2013

(RE)CONHECER A FAMÍLIA, UMA NOVA ENTIDADE ECONÓMICA

Neste tema, inspirados por um amplo conjunto de tendências já discutidas no C-Lab, pretendemos compreender a família alargada, como uma entidade económica. Quais os novos protagonistas nestas famílias – influenciadores e shoppers? Como circulam lógicas de WoM? Que fluxos existem? Que bens são adquiridos e depois fruídos de forma alargada entre vários membros da família?
As novas dinâmicas de consumo e de entreajuda familiar reforçam seguramente espaços de influência entre gerações e suscitam necessidades que decorrem de uma vida mais próxima e mais ligada à valorização dos momentos simples e quotidianos. Dimensionar essas lógicas reforçadas de entreajuda – os avós em substituição das empregadas, os avós que ajudam a pagar a educação dos netos, a mobilidade que agora se organiza em família, o apoio dos empty nesters aos filhos adultos – pareceu-nos chave.
Num momento em que a racionalidade económica impera, em que conquistar fidelidade é crucial, acreditamos que, a confirmar-se esta lógica de “entidade económica”, ela define para muitas empresas um novo espaço de criação diferenciada de propostas de valor.

 

O DINHEIRO: NOVAS CONCEPÇÕES DITADAS POR UMA RELAÇÃO MAIS SÉRIA COM ESSE DINHEIRO?

O momento é de empobrecimento real do país e das famílias portuguesas. O consumidor tem respondido a esta quebra de poder de compra com um planeamento muito mais fino e sistematizado dos seus gastos. Este processo, muitas vezes acompanhado por folhas de excel, ganha uma centralidade grande na sua vida.

Esta atenção dedicada aos euros é estendida a muitos outros momentos do quotidiano porque (quase) tudo o que fazemos tem um preço. É hoje uma atenção extremada, valorizada. É hoje uma atenção que leva os consumidores a pensar aprofundadamente sobre valor, sobre trade-offs, sobre meios de pagamento.

Nesta investigação fomos compreender em que medida a relação com o dinheiro nas suas diferentes formas está a evoluir e conhecer melhor diferentes perfis de condução desse processo, tentando ajudar as marcas a compreender em que momento e de que forma são equacionadas e que triggers poderão garantir que entrem no carrinho de compras.

 

UM NOVO SHARE-OF-CHANNELS = UM NOVO SHARE-OF-SPACE?

Por força da conjugação de factores de diversas naturezas, o número e tipo de pontos de venda que o consumidor visita está em mudança. A frequência e a utilidade percebida em diferentes tipos de canal também está a ser revista.

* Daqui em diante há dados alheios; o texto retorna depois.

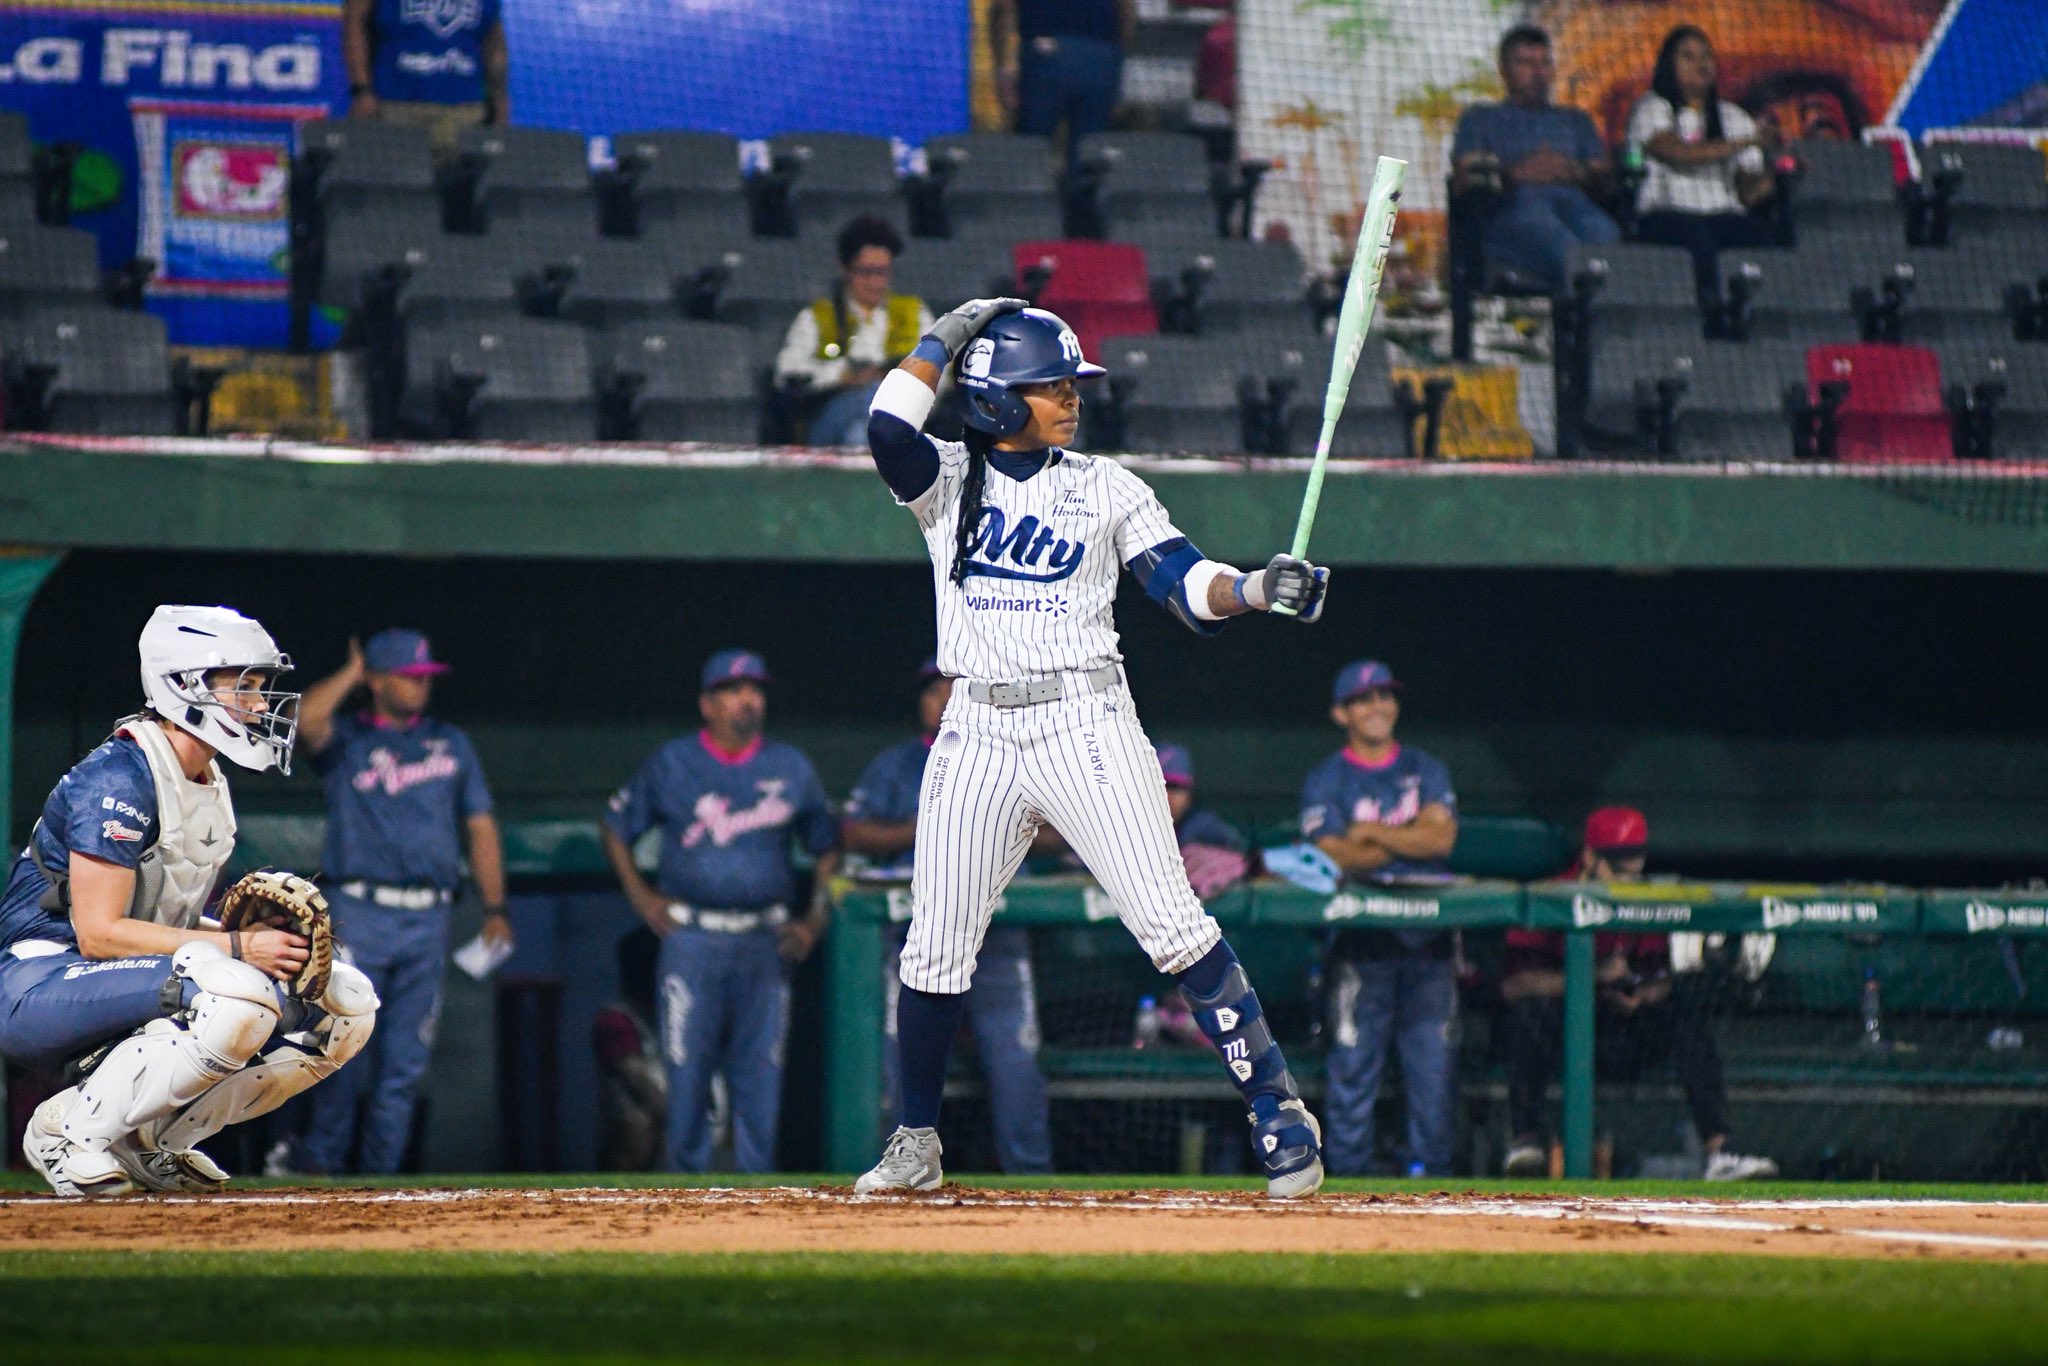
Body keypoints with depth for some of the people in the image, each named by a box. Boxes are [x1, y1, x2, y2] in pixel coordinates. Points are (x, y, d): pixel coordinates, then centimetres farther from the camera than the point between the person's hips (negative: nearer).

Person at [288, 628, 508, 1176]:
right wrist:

Se por um lado vivemos hoje o primado do valor, que leva o consumidor a visitar vários pontos de venda para compor um cabaz inteiro de promoções, por outro, é evidente a menor mobilidade dos consumidores, o seu propósito de reduzir gastos em combustíveis e transportes. Se por um lado, se observa um recuperar dos valores da proximidade, por outro, a Web como canal permite ao consumidor alargar profundamente o seu espectro de canais disponíveis e talvez seja o oposto dessa proximidade mais humana que procuram.

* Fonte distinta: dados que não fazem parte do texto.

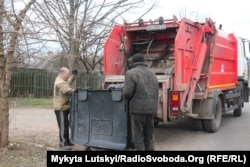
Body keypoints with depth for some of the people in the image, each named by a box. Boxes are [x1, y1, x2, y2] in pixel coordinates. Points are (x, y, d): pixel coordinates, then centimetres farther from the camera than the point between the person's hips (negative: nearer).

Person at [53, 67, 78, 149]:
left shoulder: (61, 80, 15)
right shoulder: (60, 82, -20)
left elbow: (68, 83, 24)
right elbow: (67, 90, -31)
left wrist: (73, 75, 16)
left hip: (64, 107, 11)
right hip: (61, 108, -11)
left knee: (66, 125, 17)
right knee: (63, 126, -6)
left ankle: (66, 141, 26)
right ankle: (63, 143, 0)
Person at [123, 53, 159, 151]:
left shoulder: (131, 73, -8)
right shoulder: (152, 73, 15)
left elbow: (127, 92, -14)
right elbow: (156, 91, 13)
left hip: (138, 108, -6)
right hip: (151, 108, 7)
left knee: (138, 136, 3)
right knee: (149, 137, 14)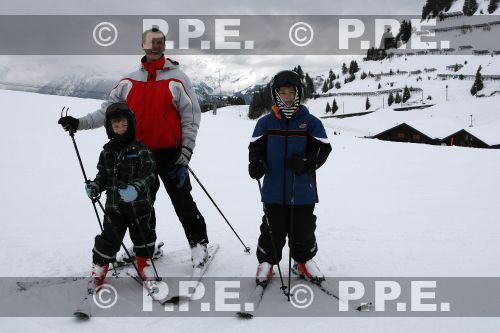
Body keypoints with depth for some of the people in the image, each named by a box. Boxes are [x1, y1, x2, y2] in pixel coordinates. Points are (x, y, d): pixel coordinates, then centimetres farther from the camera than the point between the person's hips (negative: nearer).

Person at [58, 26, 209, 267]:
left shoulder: (177, 79, -4)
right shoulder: (128, 82, 7)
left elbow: (191, 117, -6)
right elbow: (107, 111, 8)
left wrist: (185, 153, -12)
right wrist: (80, 123, -5)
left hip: (170, 153, -4)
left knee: (182, 200, -3)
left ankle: (198, 242, 13)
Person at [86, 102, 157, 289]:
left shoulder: (140, 150, -8)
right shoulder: (107, 152, 4)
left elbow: (148, 175, -13)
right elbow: (103, 175, 11)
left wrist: (136, 188, -30)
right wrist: (95, 186, -8)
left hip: (138, 205, -2)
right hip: (114, 206, 2)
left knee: (142, 237, 11)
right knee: (109, 239, 4)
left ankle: (145, 266, 33)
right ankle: (99, 269, 22)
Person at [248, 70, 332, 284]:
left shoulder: (310, 122, -1)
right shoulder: (266, 122, 2)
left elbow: (323, 148, -4)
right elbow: (256, 147, 4)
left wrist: (305, 163, -21)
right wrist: (255, 163, -17)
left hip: (302, 190, 0)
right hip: (274, 190, 0)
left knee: (303, 229, 12)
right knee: (272, 230, 9)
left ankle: (304, 260, 33)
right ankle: (266, 261, 27)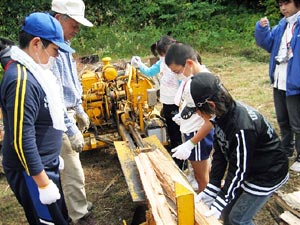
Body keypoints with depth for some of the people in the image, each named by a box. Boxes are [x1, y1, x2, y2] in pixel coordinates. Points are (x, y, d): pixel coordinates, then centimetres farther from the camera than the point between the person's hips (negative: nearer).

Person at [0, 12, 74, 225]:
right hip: (31, 171, -9)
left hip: (45, 164, 10)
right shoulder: (21, 80, -26)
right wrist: (44, 184, -23)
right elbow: (22, 140, -27)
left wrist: (54, 156, 22)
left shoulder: (33, 70, 6)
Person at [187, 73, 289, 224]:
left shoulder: (242, 127, -36)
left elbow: (238, 170, -28)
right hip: (247, 170, 8)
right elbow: (220, 154, -6)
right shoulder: (222, 114, -10)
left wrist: (219, 203, -21)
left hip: (267, 174, -8)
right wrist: (210, 190, -8)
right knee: (227, 208, 14)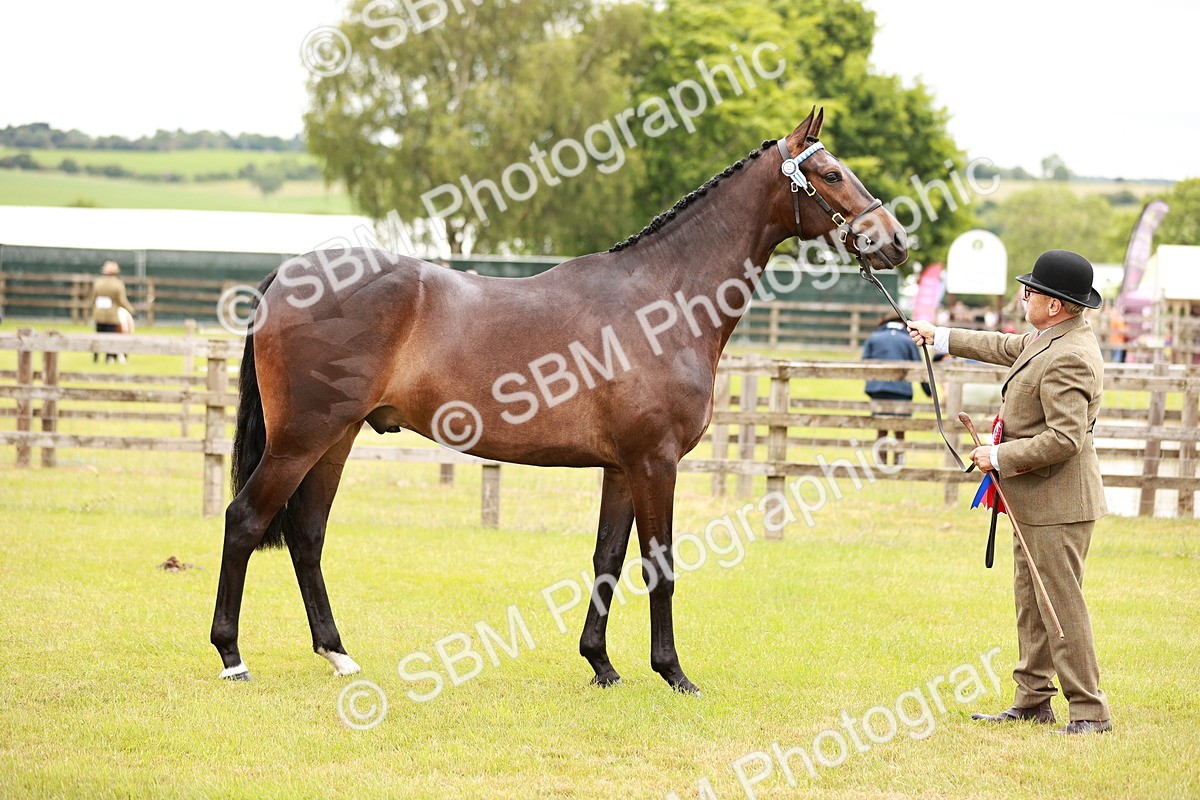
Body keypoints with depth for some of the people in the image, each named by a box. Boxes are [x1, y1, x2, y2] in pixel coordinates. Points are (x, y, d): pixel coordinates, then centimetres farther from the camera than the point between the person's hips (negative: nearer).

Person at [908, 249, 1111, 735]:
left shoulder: (1068, 358, -23)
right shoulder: (1053, 338, 10)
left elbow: (1064, 437, -27)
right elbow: (1008, 348, 29)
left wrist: (1000, 458, -18)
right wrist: (942, 338, 36)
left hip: (1057, 503, -11)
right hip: (1034, 500, 11)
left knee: (1062, 604, -7)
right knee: (1031, 602, 15)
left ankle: (1089, 711, -3)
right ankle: (1033, 700, 22)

Nesta investigação, pretendemos dimensionar e caracterizar estas mudanças e compreender tendências em termos da relação com diferentes conceitos de retalho, alterações na mobilidade e seu impacto no consumo e relevância do e-commerce em diferentes categorias.

Finalmente, não esquecemos de abordar atentamente a evolução de comportamentos em Horeca, a forma como os consumidores percepcionam novos formatos, a disparidade de preços por comparação com o retalho, a noção de value for money para um consumidor que já experimentou a marmita ou a compra de um snack no supermercado ao lado do escritório. Esse é (também) o mesmo consumidor que quer continuar a “ir ao café” e que encara o “jantar fora” como um verdadeiro escape.